What to produce
What are the full calendar dates, with day, month and year, in the passage on the General Office of the President of the People's Republic of China?

= General Office of the President of the People's Republic of China =

General Office of the President of the People's Republic of China (中华人民共和国主席办公厅) was the nominal comprehensive daily administrative body (general office) established within the state institution of the President of the People's Republic of China under the framework of the 1954 Constitution.

== History ==
On July 30, 1955, State President Mao Zedong appointed Zhang Jingwu as the only individual in history to serve as Director of the General Office of the President of the People's Republic of China. Zhang concurrently served as the representative of the Central People's Government in Tibet and as First Secretary of the CCP Tibet Work Committee.

On October 31, 1968, State President Liu Shaoqi was stripped of all positions both within and outside the Party by the 12th Plenary Session of the 8th Central Committee of the Chinese Communist Party. He later died on November 12, 1969, following prolonged maltreatment.

Given data
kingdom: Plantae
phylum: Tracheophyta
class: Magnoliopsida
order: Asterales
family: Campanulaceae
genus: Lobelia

Result for this exercise
July 30, 1955; October 31, 1968; November 12, 1969